# Native fish



## bmlbytes (Aug 1, 2009)

Anyone know if you need more than a fishing license to catch and keep native fish? I know you can eat them, but can you keep them as a pet? I am obviously asking about a federal law (in the USA). Anyone got an idea about Minnesota State law? I can't find any information on it.


----------



## Sea-Agg2009 (Aug 2, 2008)

There are laws about introduction, and take, but after you take it, you can do whatever you want. 

Quote from Minnasota Department of natural recourses '09 handbook *"It is unlawful to possess on or near waters a net or any device that can take fish. The exceptions are angling equipment and landing nets used for angling, seines and traps for taking minnows for bait, and as otherwise specifically authorized." *

Basically you have to set a trap for your fish, unless you happen to have a seine net. Minnesota has weird rules specific to each body of water. The funny thing is Texas is exactly opposite of Minnesota. We can have all the nets we want (called dip nets), but we can't use seines unless we have a special collection permit.

Here is the link to their website. Download the fishing regulations booklet and find your area.


----------



## emc7 (Jul 23, 2005)

Each state is different. In Georgia, you have to take Game fish on a hook and line, but "bait fish" (pretty much anything not game and not endangered) you can net, but can't use a hook and line. And you must have a fishing license. 

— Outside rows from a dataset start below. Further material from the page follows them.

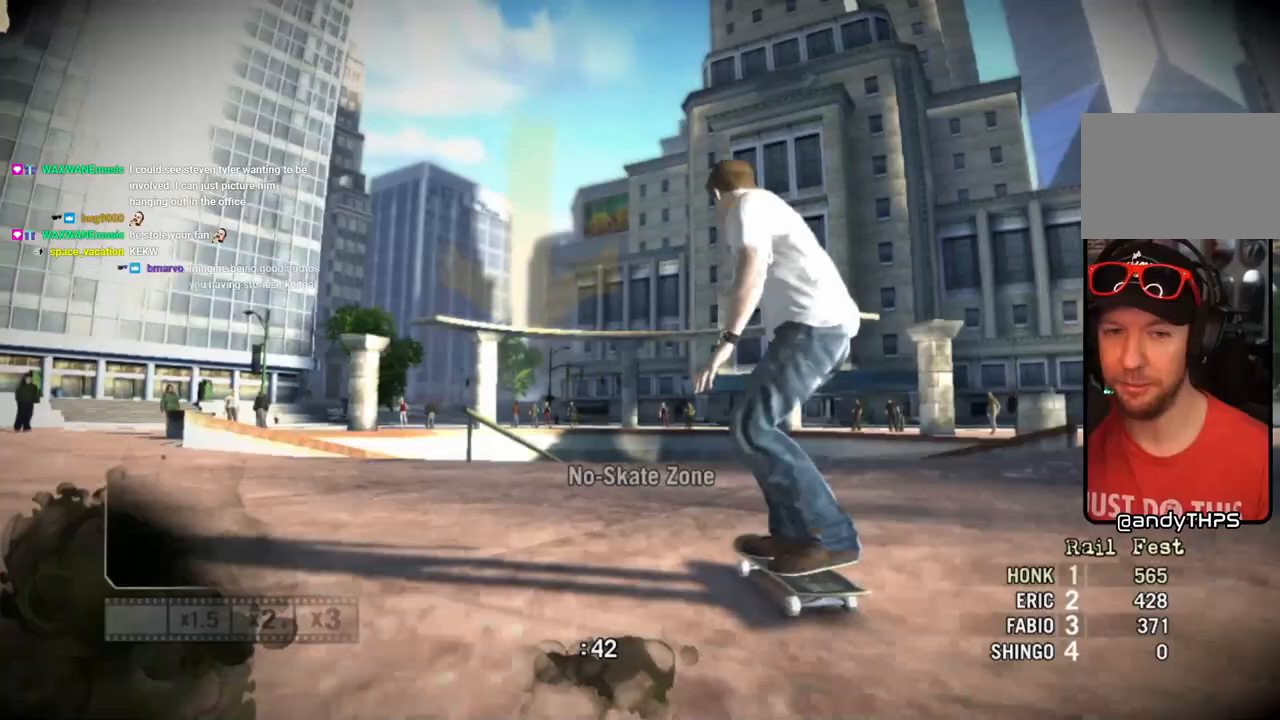
{"buttons": [], "left_stick": "left", "right_stick": "down-left", "events": [[250, "left_stick", "left"], [333, "right_stick", "down-left"]]}
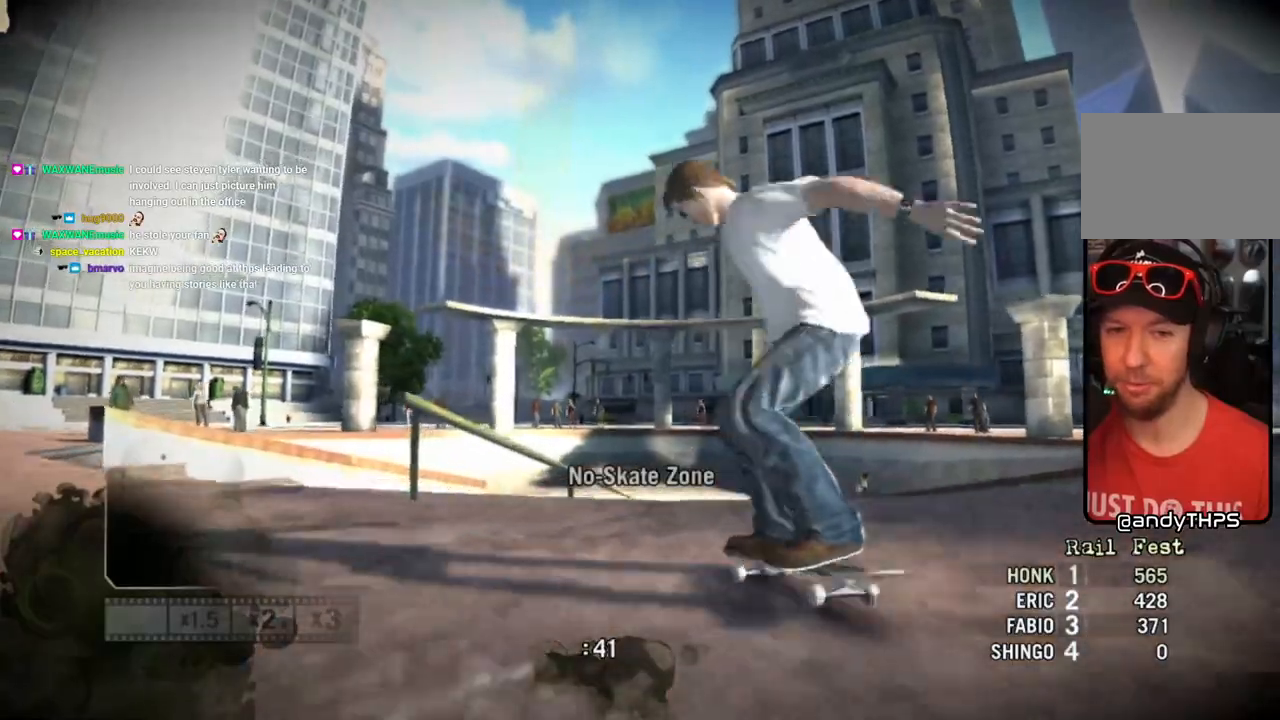
{"buttons": [], "left_stick": "left", "right_stick": "center", "events": [[183, "right_stick", "center"]]}
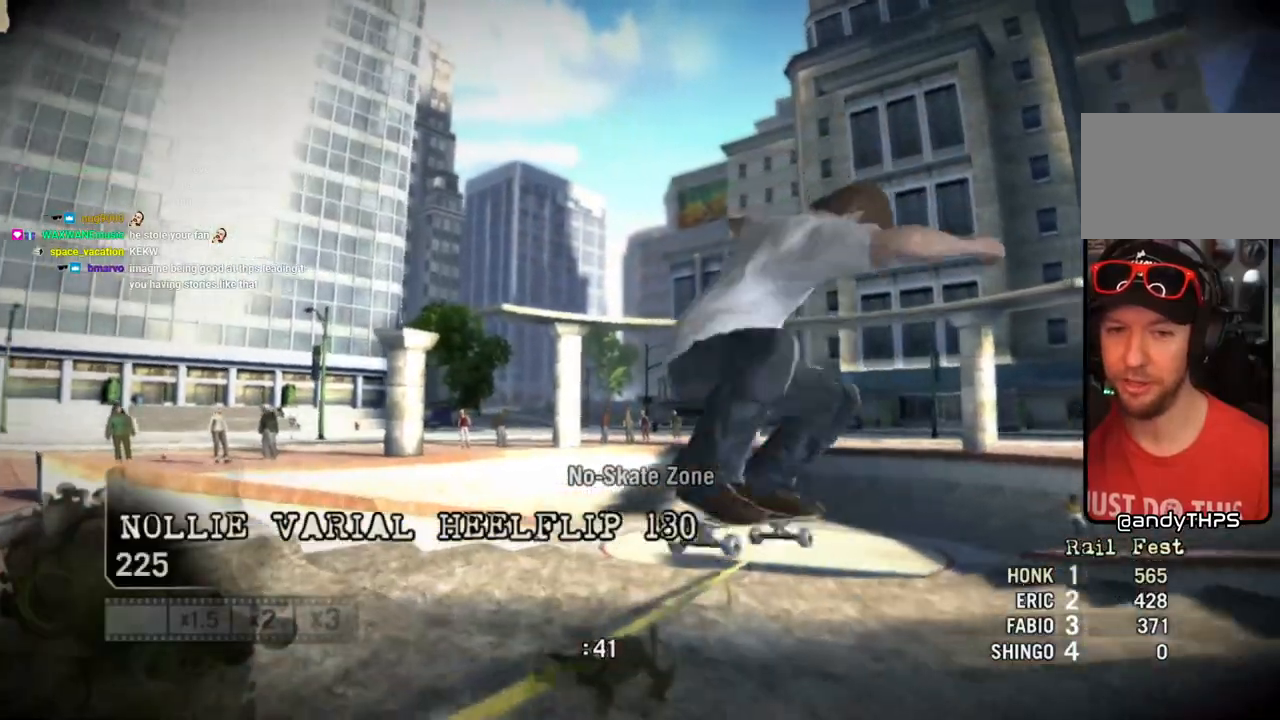
{"buttons": [], "left_stick": "center", "right_stick": "center", "events": [[250, "left_stick", "center"]]}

Never return a fish taken to the wild. 

Here's another thread about this. http://www.fishforums.com/forum/gen...ions-fish-capture-release.html?highlight=laws


----------



## Guest (Jan 31, 2010)

In basically anywhere you can keep any fish you can legally catch in a fish tank. The only problem is that often you will want a juvenile fish, which would be illegal to keep to unless their is no restriction. I got the directory of fisheries services for the MD DNR to right me a letter of permission for 1 Juvenile Striped bass and up to 5 of any juvenile native bay species I want, seeing as a lot of their educational permits were only for 9 months.

Just call your states DNR fisheries service, tell them what you want, and see what they can do. They will ask you several things, such as where you're getting the fish and if it will get large, where will you put it... you want to have all the questions answered before they ask. Really, contact some local environmental labs if you have any near you, and see what you can get from them.


----------



## TheOldSalt (Jan 28, 2005)

You'll only be asking for trouble if you do that, though.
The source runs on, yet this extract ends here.